= Beginning of Section =

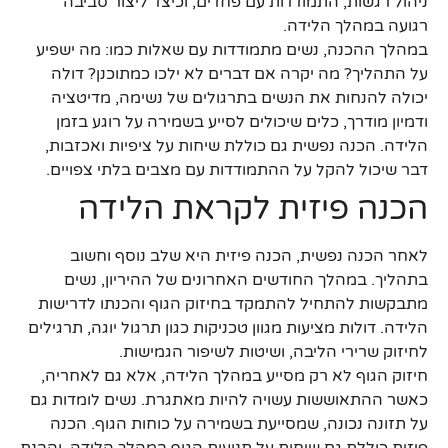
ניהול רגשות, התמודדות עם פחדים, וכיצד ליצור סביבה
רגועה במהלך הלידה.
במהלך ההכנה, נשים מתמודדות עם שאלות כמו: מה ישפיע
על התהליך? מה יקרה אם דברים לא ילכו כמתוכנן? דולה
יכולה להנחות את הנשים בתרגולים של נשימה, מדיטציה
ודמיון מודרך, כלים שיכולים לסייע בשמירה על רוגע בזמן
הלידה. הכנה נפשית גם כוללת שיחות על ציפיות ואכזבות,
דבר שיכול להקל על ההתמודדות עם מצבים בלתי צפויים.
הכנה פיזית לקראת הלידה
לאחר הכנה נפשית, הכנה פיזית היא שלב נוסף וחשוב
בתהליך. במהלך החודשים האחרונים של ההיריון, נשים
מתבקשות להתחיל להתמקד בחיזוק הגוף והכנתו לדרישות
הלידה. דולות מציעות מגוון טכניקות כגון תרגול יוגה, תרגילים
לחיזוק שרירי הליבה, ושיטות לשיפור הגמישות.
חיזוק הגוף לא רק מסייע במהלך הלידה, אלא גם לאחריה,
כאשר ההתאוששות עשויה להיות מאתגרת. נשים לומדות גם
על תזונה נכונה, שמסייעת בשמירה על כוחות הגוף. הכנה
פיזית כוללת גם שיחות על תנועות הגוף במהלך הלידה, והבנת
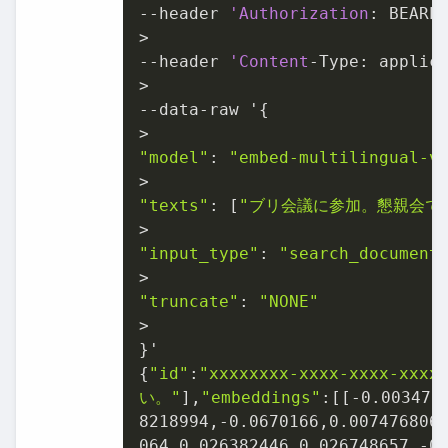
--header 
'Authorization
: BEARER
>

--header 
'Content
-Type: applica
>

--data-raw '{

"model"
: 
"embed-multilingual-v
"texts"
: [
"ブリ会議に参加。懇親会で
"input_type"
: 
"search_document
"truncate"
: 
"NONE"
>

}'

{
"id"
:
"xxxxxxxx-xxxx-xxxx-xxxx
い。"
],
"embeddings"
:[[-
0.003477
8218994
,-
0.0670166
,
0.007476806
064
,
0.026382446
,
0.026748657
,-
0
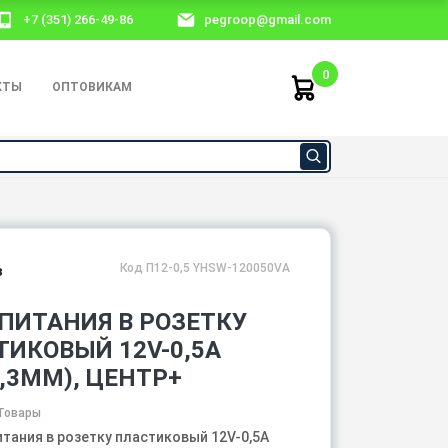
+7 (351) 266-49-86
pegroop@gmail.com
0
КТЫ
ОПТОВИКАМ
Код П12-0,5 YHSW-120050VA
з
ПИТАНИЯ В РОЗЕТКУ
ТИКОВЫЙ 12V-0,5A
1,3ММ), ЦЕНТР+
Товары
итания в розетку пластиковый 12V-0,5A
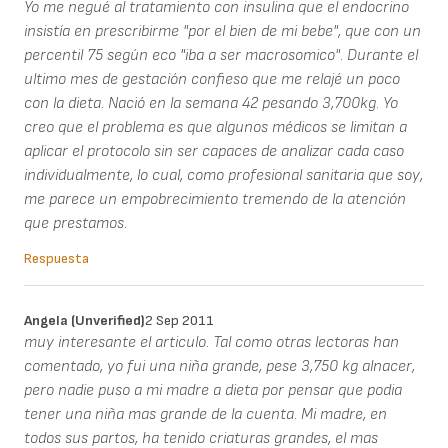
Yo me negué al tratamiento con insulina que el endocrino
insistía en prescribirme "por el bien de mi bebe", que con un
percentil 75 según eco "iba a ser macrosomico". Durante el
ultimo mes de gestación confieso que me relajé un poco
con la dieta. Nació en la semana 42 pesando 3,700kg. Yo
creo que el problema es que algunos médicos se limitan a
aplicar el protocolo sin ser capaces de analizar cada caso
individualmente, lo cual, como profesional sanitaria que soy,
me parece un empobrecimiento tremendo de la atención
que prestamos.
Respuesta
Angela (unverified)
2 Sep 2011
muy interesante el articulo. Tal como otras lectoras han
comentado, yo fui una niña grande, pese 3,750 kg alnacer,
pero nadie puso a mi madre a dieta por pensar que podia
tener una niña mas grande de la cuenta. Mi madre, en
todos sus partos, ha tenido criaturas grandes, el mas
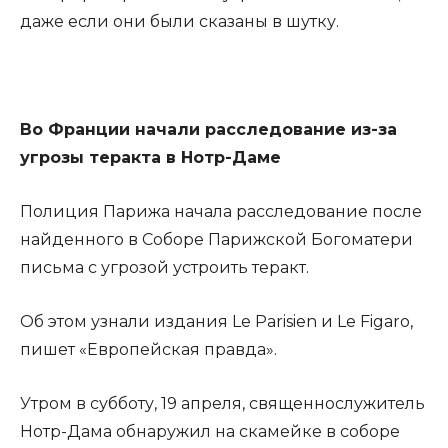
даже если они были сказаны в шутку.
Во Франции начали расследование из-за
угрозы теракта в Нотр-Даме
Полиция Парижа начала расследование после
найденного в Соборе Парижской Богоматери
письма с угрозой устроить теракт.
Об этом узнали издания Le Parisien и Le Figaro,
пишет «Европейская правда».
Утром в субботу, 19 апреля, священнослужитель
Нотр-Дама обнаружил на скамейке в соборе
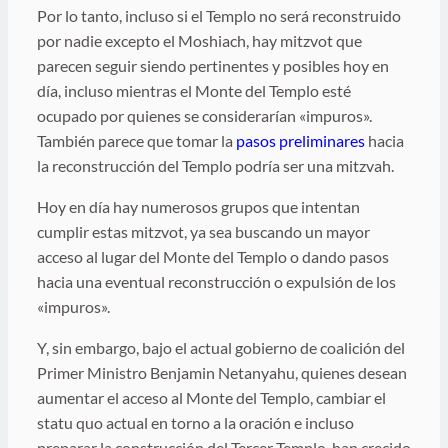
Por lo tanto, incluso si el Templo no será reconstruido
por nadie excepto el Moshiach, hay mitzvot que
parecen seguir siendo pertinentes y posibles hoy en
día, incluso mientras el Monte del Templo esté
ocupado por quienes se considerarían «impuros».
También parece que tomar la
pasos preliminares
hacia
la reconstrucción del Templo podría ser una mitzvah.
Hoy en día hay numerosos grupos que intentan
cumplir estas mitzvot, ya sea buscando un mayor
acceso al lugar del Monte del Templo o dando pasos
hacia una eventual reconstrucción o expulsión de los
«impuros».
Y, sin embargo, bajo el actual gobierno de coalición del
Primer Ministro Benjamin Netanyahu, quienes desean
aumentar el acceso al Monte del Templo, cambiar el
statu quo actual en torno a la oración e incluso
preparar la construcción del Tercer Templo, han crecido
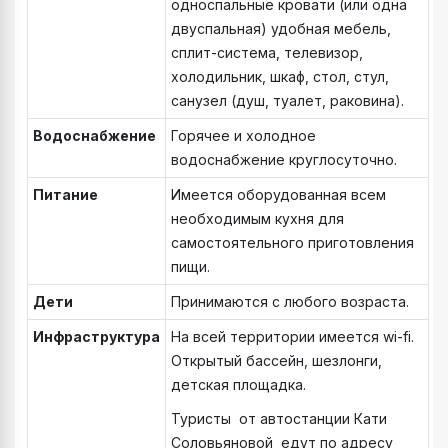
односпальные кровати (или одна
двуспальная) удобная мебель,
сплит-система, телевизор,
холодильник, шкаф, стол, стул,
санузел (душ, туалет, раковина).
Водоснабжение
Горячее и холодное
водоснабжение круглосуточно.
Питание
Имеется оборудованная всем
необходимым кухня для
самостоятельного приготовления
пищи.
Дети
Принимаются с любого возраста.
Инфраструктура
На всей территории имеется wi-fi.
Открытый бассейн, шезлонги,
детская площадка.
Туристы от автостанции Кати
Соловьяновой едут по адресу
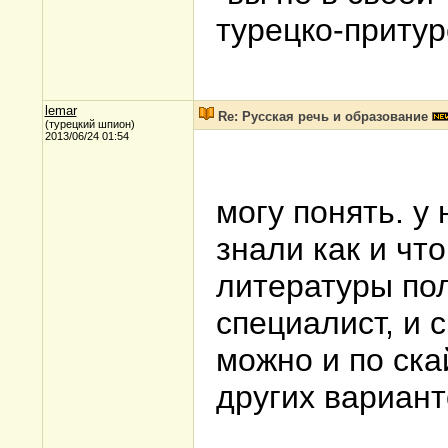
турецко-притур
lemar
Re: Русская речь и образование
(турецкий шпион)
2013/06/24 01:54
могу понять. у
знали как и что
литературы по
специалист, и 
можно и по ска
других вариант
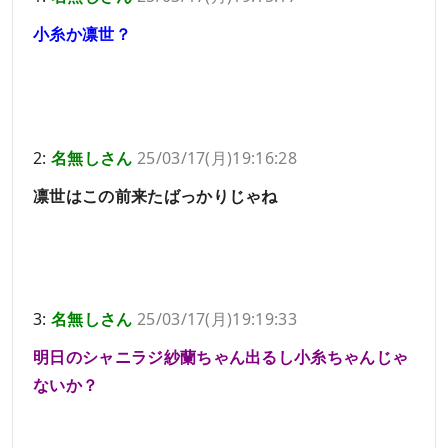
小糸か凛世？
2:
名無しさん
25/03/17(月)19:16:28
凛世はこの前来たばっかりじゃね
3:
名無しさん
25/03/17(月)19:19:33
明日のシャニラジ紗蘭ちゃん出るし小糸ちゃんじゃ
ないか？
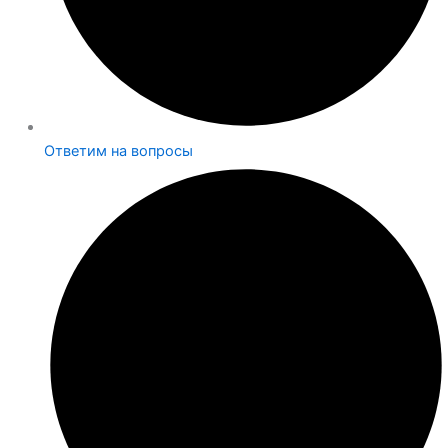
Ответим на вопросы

= End of Section =

About this task => All pictures are to be skipped; the lines from the first line of the records through the line containing "aplicar el protocolo" are to be repeated exactly, both ends included.

Response area =>
ניהול רגשות, התמודדות עם פחדים, וכיצד ליצור סביבה
רגועה במהלך הלידה.
במהלך ההכנה, נשים מתמודדות עם שאלות כמו: מה ישפיע
על התהליך? מה יקרה אם דברים לא ילכו כמתוכנן? דולה
יכולה להנחות את הנשים בתרגולים של נשימה, מדיטציה
ודמיון מודרך, כלים שיכולים לסייע בשמירה על רוגע בזמן
הלידה. הכנה נפשית גם כוללת שיחות על ציפיות ואכזבות,
דבר שיכול להקל על ההתמודדות עם מצבים בלתי צפויים.
הכנה פיזית לקראת הלידה
לאחר הכנה נפשית, הכנה פיזית היא שלב נוסף וחשוב
בתהליך. במהלך החודשים האחרונים של ההיריון, נשים
מתבקשות להתחיל להתמקד בחיזוק הגוף והכנתו לדרישות
הלידה. דולות מציעות מגוון טכניקות כגון תרגול יוגה, תרגילים
לחיזוק שרירי הליבה, ושיטות לשיפור הגמישות.
חיזוק הגוף לא רק מסייע במהלך הלידה, אלא גם לאחריה,
כאשר ההתאוששות עשויה להיות מאתגרת. נשים לומדות גם
על תזונה נכונה, שמסייעת בשמירה על כוחות הגוף. הכנה
פיזית כוללת גם שיחות על תנועות הגוף במהלך הלידה, והבנת
--header 
'Authorization
: BEARER
>

--header 
'Content
-Type: applica
>

--data-raw '{

"model"
: 
"embed-multilingual-v
"texts"
: [
"ブリ会議に参加。懇親会で
"input_type"
: 
"search_document
"truncate"
: 
"NONE"
>

}'

{
"id"
:
"xxxxxxxx-xxxx-xxxx-xxxx
い。"
],
"embeddings"
:[[-
0.003477
8218994
,-
0.0670166
,
0.007476806
064
,
0.026382446
,
0.026748657
,-
0
+7 (351) 266-49-86
pegroop@gmail.com
0
КТЫ
ОПТОВИКАМ
Код П12-0,5 YHSW-120050VA
з
ПИТАНИЯ В РОЗЕТКУ
ТИКОВЫЙ 12V-0,5A
1,3ММ), ЦЕНТР+
Товары
итания в розетку пластиковый 12V-0,5A
Yo me negué al tratamiento con insulina que el endocrino
insistía en prescribirme "por el bien de mi bebe", que con un
percentil 75 según eco "iba a ser macrosomico". Durante el
ultimo mes de gestación confieso que me relajé un poco
con la dieta. Nació en la semana 42 pesando 3,700kg. Yo
creo que el problema es que algunos médicos se limitan a
aplicar el protocolo sin ser capaces de analizar cada caso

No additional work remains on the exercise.